INFORMATION GIVEN START
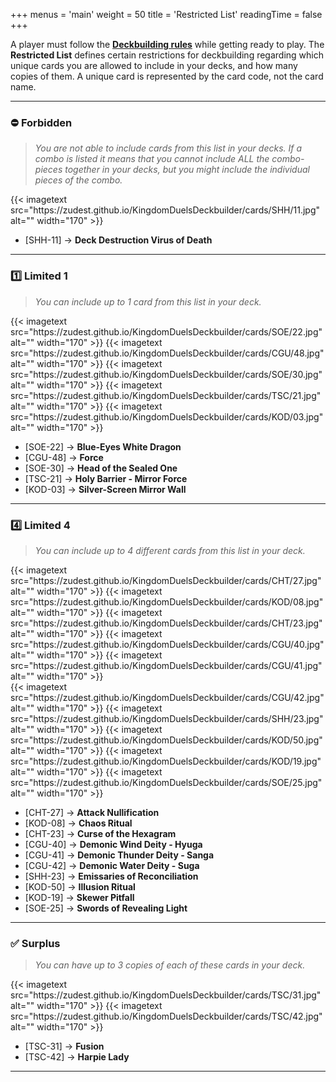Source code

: +++
menus = 'main'
weight = 50
title = 'Restricted List'
readingTime = false
+++

A player must follow the **[Deckbuilding rules](/rules/#-deckbuilding)** while getting ready to play. The **Restricted List** defines certain restrictions for deckbuilding regarding which unique cards you are allowed to include in your decks, and how many copies of them. A unique card is represented by the card code, not the card name.

---

### ⛔ Forbidden

> *You are not able to include cards from this list in your decks. If a combo is listed it means that you cannot include ALL the combo-pieces together in your decks, but you might include the individual pieces of the combo.*

<div style="display: flex; justify-content: left; gap: 5px;">
{{< imagetext src="https://zudest.github.io/KingdomDuelsDeckbuilder/cards/SHH/11.jpg" alt="" width="170" >}}
</div>

- [SHH-11] → **Deck Destruction Virus of Death**

---

### 1️⃣ Limited 1

> *You can include up to 1 card from this list in your deck.*

<div style="display: flex; justify-content: left; gap: 5px;">
{{< imagetext src="https://zudest.github.io/KingdomDuelsDeckbuilder/cards/SOE/22.jpg" alt="" width="170" >}}
{{< imagetext src="https://zudest.github.io/KingdomDuelsDeckbuilder/cards/CGU/48.jpg" alt="" width="170" >}}
{{< imagetext src="https://zudest.github.io/KingdomDuelsDeckbuilder/cards/SOE/30.jpg" alt="" width="170" >}}
{{< imagetext src="https://zudest.github.io/KingdomDuelsDeckbuilder/cards/TSC/21.jpg" alt="" width="170" >}}
{{< imagetext src="https://zudest.github.io/KingdomDuelsDeckbuilder/cards/KOD/03.jpg" alt="" width="170" >}}
</div>

- [SOE-22] → **Blue-Eyes White Dragon**
- [CGU-48] → **Force**
- [SOE-30] → **Head of the Sealed One**
- [TSC-21] → **Holy Barrier - Mirror Force**
- [KOD-03] → **Silver-Screen Mirror Wall**

---

### 4️⃣ Limited 4

> *You can include up to 4 different cards from this list in your deck.*

<div style="display: flex; justify-content: left; gap: 5px;">
{{< imagetext src="https://zudest.github.io/KingdomDuelsDeckbuilder/cards/CHT/27.jpg" alt="" width="170" >}}
{{< imagetext src="https://zudest.github.io/KingdomDuelsDeckbuilder/cards/KOD/08.jpg" alt="" width="170" >}}
{{< imagetext src="https://zudest.github.io/KingdomDuelsDeckbuilder/cards/CHT/23.jpg" alt="" width="170" >}}
{{< imagetext src="https://zudest.github.io/KingdomDuelsDeckbuilder/cards/CGU/40.jpg" alt="" width="170" >}}
{{< imagetext src="https://zudest.github.io/KingdomDuelsDeckbuilder/cards/CGU/41.jpg" alt="" width="170" >}}
</div>

<div style="display: flex; justify-content: left; gap: 5px;">
{{< imagetext src="https://zudest.github.io/KingdomDuelsDeckbuilder/cards/CGU/42.jpg" alt="" width="170" >}}
{{< imagetext src="https://zudest.github.io/KingdomDuelsDeckbuilder/cards/SHH/23.jpg" alt="" width="170" >}}
{{< imagetext src="https://zudest.github.io/KingdomDuelsDeckbuilder/cards/KOD/50.jpg" alt="" width="170" >}}
{{< imagetext src="https://zudest.github.io/KingdomDuelsDeckbuilder/cards/KOD/19.jpg" alt="" width="170" >}}
{{< imagetext src="https://zudest.github.io/KingdomDuelsDeckbuilder/cards/SOE/25.jpg" alt="" width="170" >}}
</div>

- [CHT-27] → **Attack Nullification**
- [KOD-08] → **Chaos Ritual**
- [CHT-23] → **Curse of the Hexagram**
- [CGU-40] → **Demonic Wind Deity - Hyuga**
- [CGU-41] → **Demonic Thunder Deity - Sanga**
- [CGU-42] → **Demonic Water Deity - Suga**
- [SHH-23] → **Emissaries of Reconciliation**
- [KOD-50] → **Illusion Ritual**
- [KOD-19] → **Skewer Pitfall**
- [SOE-25] → **Swords of Revealing Light**

---

### ✅ Surplus

> *You can have up to 3 copies of each of these cards in your deck.*

<div style="display: flex; justify-content: left; gap: 5px;">
{{< imagetext src="https://zudest.github.io/KingdomDuelsDeckbuilder/cards/TSC/31.jpg" alt="" width="170" >}}
{{< imagetext src="https://zudest.github.io/KingdomDuelsDeckbuilder/cards/TSC/42.jpg" alt="" width="170" >}}
</div>

- [TSC-31] → **Fusion**
- [TSC-42] → **Harpie Lady**

---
INFORMATION GIVEN END
Your task is to set down the records shown above exactly, minus any pictures.

> [RESPONSE TO THIS TASK]:
Source code

: +++
menus = 'main'
weight = 50
title = 'Restricted List'
readingTime = false
+++

A player must follow the **[Deckbuilding rules](/rules/#-deckbuilding)** while getting ready to play. The **Restricted List** defines certain restrictions for deckbuilding regarding which unique cards you are allowed to include in your decks, and how many copies of them. A unique card is represented by the card code, not the card name.

---

### ⛔ Forbidden

> *You are not able to include cards from this list in your decks. If a combo is listed it means that you cannot include ALL the combo-pieces together in your decks, but you might include the individual pieces of the combo.*

<div style="display: flex; justify-content: left; gap: 5px;">
{{< imagetext src="https://zudest.github.io/KingdomDuelsDeckbuilder/cards/SHH/11.jpg" alt="" width="170" >}}
</div>

- [SHH-11] → **Deck Destruction Virus of Death**

---

### 1️⃣ Limited 1

> *You can include up to 1 card from this list in your deck.*

<div style="display: flex; justify-content: left; gap: 5px;">
{{< imagetext src="https://zudest.github.io/KingdomDuelsDeckbuilder/cards/SOE/22.jpg" alt="" width="170" >}}
{{< imagetext src="https://zudest.github.io/KingdomDuelsDeckbuilder/cards/CGU/48.jpg" alt="" width="170" >}}
{{< imagetext src="https://zudest.github.io/KingdomDuelsDeckbuilder/cards/SOE/30.jpg" alt="" width="170" >}}
{{< imagetext src="https://zudest.github.io/KingdomDuelsDeckbuilder/cards/TSC/21.jpg" alt="" width="170" >}}
{{< imagetext src="https://zudest.github.io/KingdomDuelsDeckbuilder/cards/KOD/03.jpg" alt="" width="170" >}}
</div>

- [SOE-22] → **Blue-Eyes White Dragon**
- [CGU-48] → **Force**
- [SOE-30] → **Head of the Sealed One**
- [TSC-21] → **Holy Barrier - Mirror Force**
- [KOD-03] → **Silver-Screen Mirror Wall**

---

### 4️⃣ Limited 4

> *You can include up to 4 different cards from this list in your deck.*

<div style="display: flex; justify-content: left; gap: 5px;">
{{< imagetext src="https://zudest.github.io/KingdomDuelsDeckbuilder/cards/CHT/27.jpg" alt="" width="170" >}}
{{< imagetext src="https://zudest.github.io/KingdomDuelsDeckbuilder/cards/KOD/08.jpg" alt="" width="170" >}}
{{< imagetext src="https://zudest.github.io/KingdomDuelsDeckbuilder/cards/CHT/23.jpg" alt="" width="170" >}}
{{< imagetext src="https://zudest.github.io/KingdomDuelsDeckbuilder/cards/CGU/40.jpg" alt="" width="170" >}}
{{< imagetext src="https://zudest.github.io/KingdomDuelsDeckbuilder/cards/CGU/41.jpg" alt="" width="170" >}}
</div>

<div style="display: flex; justify-content: left; gap: 5px;">
{{< imagetext src="https://zudest.github.io/KingdomDuelsDeckbuilder/cards/CGU/42.jpg" alt="" width="170" >}}
{{< imagetext src="https://zudest.github.io/KingdomDuelsDeckbuilder/cards/SHH/23.jpg" alt="" width="170" >}}
{{< imagetext src="https://zudest.github.io/KingdomDuelsDeckbuilder/cards/KOD/50.jpg" alt="" width="170" >}}
{{< imagetext src="https://zudest.github.io/KingdomDuelsDeckbuilder/cards/KOD/19.jpg" alt="" width="170" >}}
{{< imagetext src="https://zudest.github.io/KingdomDuelsDeckbuilder/cards/SOE/25.jpg" alt="" width="170" >}}
</div>

- [CHT-27] → **Attack Nullification**
- [KOD-08] → **Chaos Ritual**
- [CHT-23] → **Curse of the Hexagram**
- [CGU-40] → **Demonic Wind Deity - Hyuga**
- [CGU-41] → **Demonic Thunder Deity - Sanga**
- [CGU-42] → **Demonic Water Deity - Suga**
- [SHH-23] → **Emissaries of Reconciliation**
- [KOD-50] → **Illusion Ritual**
- [KOD-19] → **Skewer Pitfall**
- [SOE-25] → **Swords of Revealing Light**

---

### ✅ Surplus

> *You can have up to 3 copies of each of these cards in your deck.*

<div style="display: flex; justify-content: left; gap: 5px;">
{{< imagetext src="https://zudest.github.io/KingdomDuelsDeckbuilder/cards/TSC/31.jpg" alt="" width="170" >}}
{{< imagetext src="https://zudest.github.io/KingdomDuelsDeckbuilder/cards/TSC/42.jpg" alt="" width="170" >}}
</div>

- [TSC-31] → **Fusion**
- [TSC-42] → **Harpie Lady**

---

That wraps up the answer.